Kehadiran KNPI yang nyata-nyata juga dibidani mantan-mantan pencetus Cipayung tidak segera dapat menguasai kepemudaan (khususnya kemahasiswaan). Meletupnya aksi unjuk rasa “Malapetaka 15 Januari 1974 (Malari) adalah buktinya. Trauma ini kembali membuat pemerintah berpikir. Biang keladi huru-hara dianggap adalah mahasiswa yang dimotori Dewan Mahasiswa (Dema). Syarif Thayeb sebagai menteri Pendidikan dan Kebudayaan pada tahun itu mengeluarkan SK 028 yang membatasi gerak gerik Dema. Tidak cukup disitu. Empat tahun kemudian lahirlah NKK-BKK yang sama sekali menghilangkan eksitensi Dewan Mahasiswa. Rektor menjadi penguasa tunggal universitas. GMNI dan kawan-kawan yang berbasis di kampus mendapat pukulan telak dengan situasi demikian. Pukulan ini semakin telak lagi dengan diterapkannya sistem SKS yang mengharuskan mahasiswa study oriented dan cepat selesai
SK 028, NKK-BKK, dan SKS mendepak organisasi sejenis GMNI ke sudut yang paling pojok. Bisa berbuat apa lagi?, keasyikan beropposisi tidak sempat mencari alternatif. Apa jadinya? Kebingungan pusing tujuh keliling. Tidak cukup disitu! Masih dalam suasana kebingungan tersebut muncul lagi saran pemerintah untuk menerapkan Pancasila sebagai satu-satunya azas berorganisasi dan bermasyarakat. Sudah kebingungan disuruh pula mengganti azas organisasi.

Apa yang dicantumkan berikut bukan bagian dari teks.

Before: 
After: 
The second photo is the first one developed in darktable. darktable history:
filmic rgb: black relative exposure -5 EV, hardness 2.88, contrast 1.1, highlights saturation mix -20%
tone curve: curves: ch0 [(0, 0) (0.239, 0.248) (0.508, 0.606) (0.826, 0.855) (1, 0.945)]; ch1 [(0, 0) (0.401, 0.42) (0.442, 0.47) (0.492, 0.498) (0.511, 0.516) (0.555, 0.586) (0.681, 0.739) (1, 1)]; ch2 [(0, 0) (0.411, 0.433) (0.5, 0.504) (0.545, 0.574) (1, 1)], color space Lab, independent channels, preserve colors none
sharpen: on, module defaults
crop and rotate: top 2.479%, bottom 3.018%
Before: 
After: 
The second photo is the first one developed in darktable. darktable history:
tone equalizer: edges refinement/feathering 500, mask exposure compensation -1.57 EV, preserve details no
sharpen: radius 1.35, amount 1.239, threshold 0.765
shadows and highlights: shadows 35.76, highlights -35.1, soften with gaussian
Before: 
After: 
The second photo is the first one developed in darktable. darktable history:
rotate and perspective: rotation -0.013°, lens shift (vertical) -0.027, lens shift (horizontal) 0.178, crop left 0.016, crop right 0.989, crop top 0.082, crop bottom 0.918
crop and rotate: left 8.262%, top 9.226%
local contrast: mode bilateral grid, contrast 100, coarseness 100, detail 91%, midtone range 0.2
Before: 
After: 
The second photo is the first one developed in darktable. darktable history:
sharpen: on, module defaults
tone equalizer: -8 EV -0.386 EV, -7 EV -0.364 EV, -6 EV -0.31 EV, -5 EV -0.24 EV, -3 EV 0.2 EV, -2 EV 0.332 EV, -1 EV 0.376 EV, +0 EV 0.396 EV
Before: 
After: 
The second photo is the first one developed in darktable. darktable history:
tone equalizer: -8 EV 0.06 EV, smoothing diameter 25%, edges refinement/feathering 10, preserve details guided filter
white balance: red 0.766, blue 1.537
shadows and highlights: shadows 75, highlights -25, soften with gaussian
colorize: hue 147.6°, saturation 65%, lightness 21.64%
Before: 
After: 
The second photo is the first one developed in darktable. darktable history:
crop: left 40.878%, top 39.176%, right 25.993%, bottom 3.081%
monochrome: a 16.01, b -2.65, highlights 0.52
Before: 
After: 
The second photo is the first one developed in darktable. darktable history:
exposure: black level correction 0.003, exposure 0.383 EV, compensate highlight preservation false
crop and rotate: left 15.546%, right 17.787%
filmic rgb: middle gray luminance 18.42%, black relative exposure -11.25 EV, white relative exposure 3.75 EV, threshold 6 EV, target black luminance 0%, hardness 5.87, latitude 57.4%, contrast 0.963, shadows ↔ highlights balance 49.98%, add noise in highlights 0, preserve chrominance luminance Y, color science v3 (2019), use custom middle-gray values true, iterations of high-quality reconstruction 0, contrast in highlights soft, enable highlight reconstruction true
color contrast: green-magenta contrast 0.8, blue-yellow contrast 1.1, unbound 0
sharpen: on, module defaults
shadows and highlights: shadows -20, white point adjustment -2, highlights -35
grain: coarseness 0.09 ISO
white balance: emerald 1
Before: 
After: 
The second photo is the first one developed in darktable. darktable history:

Masalah Pancasila sebagai azas bagi GMNI sebenarnya hanyalah teknis. Namun karena ada pihak-pihak tertentu yang ingin menimba di air keruh maka persoalannya dieskalasikan. GMNI dengan Pancasila adalah ibarat air dengan ikan atau jiwa dan raga. Bukankah GMNI sangat dekat dengan figur Bung Karno yang mencetuskan Pancasila pada 1 Juni 1945? Lain hal barangkali bagi ke empat organisasi ekstra lainnya yang bertolak dari sudut keagamaan. Besarnya tarikan-tarikan yang bermain dalam organisasi ini tidak dapat dituntaskan hingga Kongres Nasional dilaksanakan di Lembang.
Kenyataan Kongres Lembang telah berlangsung dalam situasi menegangkan. Kongres di kawal dengan ekstra ketat oleh pihak keamanan resmi. Dalam suasana demikian inilah Pancasila legal-formal diterima sebagai azas orgnisasi menggantikan azas sebelumnya. Aktivis-aktivis yang tidak berhasil memasuki arena kongres dan mereka-mereka yang tidak sejalan dengan policy dedengkot pelaksanaan kongres serta mereka yang memang sudah sakit hati sebelumnya termangu-mangu di luar pagar dengan luka yang semakin membengkak. Sejak saat inilah konflik dalam tubuh GMNI formal tercetus.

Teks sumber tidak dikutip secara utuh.